--- Trecho citado ---
- - - - - - -

As observações de Avila prosseguem no mesmo tom realista: “Nossa área é de fato muito cruel. Você precisa sustentar o que diz com a prova, independentemente de quem você seja ou do que já tenha feito. Na matemática não existe argumento de autoridade. Ou está certo ou não está. A dimensão humana desaparece diante desse rigor binário, e isso soa muito duro. Nesse sentido, a Marcolli escreveu um texto de ciências humanas. Ela leva em conta a fragilidade humana, o que não faz parte da matemática. Tenta enfrentar o problema de como tratar as pessoas numa disciplina que, em última instância, é apenas exata. Existem várias respostas ao que aconteceu. Essa foi a resposta que ela encontrou.” É o texto que publicamos a seguir.
A REDAÇÃO
Quando nos aproximamos dos 90 anos de idade, a morte não chega de maneira inesperada: ela é a sombra silenciosa que caminhava ao nosso lado, que já conhecíamos intimamente muito antes do encontro final. Assim é a natureza das coisas, mas, como sabemos muito bem, os sentimentos de amizade ignoram por inteiro tais considerações: quando choramos a perda de um amigo, nosso luto não se importa com o fato de que isso seria de se esperar logicamente. Não vou escrever aqui o obituário que todos leram, que todo mundo correu para publicar, desde o New York Times (que confessou estar com o seu já escrito desde 2015) e a BBC até as várias academias científicas nas quais ele teve cargos importantes e as universidades britânicas de prestígio em que lecionou. Não apresentarei ao leitor o homérico “catálogo das naus”,[1] listando as conquistas científicas, prêmios e teoremas famosos. Se alguém busca visões de heroísmo matemático, tem à disposição sete volumes[2]: pegue na biblioteca um tomo qualquer das obras reunidas dele, abra numa página ao acaso e comece a ler. Você encontrará beleza e poesia em forma matemática.

- - - - - - -

--- Itens de dados ---
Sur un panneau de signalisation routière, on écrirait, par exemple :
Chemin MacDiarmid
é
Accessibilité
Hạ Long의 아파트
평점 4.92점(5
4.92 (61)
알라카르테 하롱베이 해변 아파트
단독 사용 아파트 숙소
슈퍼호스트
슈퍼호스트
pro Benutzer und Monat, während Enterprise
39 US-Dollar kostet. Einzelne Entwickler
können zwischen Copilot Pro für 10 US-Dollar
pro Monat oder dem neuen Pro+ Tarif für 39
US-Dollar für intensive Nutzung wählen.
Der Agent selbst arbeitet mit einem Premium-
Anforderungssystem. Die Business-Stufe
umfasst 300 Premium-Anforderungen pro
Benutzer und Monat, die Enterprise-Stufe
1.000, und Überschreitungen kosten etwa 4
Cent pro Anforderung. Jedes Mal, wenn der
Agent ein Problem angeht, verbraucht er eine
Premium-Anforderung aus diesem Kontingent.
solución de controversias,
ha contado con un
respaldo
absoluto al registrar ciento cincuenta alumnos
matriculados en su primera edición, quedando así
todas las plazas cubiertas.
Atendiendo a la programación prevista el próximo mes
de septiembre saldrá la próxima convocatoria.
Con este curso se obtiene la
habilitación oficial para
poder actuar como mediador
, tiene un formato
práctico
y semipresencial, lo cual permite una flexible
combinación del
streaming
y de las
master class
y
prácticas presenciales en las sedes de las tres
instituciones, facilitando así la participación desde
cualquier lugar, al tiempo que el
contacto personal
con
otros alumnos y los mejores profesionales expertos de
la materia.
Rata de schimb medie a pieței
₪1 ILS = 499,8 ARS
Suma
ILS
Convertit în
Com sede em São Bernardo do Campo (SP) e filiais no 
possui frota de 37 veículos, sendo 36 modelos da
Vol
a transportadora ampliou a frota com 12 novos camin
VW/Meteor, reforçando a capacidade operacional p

- - - - - - -

--- O que se espera ---
Você pode reproduzir, sem nenhuma alteração, a parte do trecho citado que se inicia nas palavras que contêm "As observações de" e se encerra em "publicamos a seguir."?

--- Sua resposta ---
As observações de Avila prosseguem no mesmo tom realista: “Nossa área é de fato muito cruel. Você precisa sustentar o que diz com a prova, independentemente de quem você seja ou do que já tenha feito. Na matemática não existe argumento de autoridade. Ou está certo ou não está. A dimensão humana desaparece diante desse rigor binário, e isso soa muito duro. Nesse sentido, a Marcolli escreveu um texto de ciências humanas. Ela leva em conta a fragilidade humana, o que não faz parte da matemática. Tenta enfrentar o problema de como tratar as pessoas numa disciplina que, em última instância, é apenas exata. Existem várias respostas ao que aconteceu. Essa foi a resposta que ela encontrou.” É o texto que publicamos a seguir.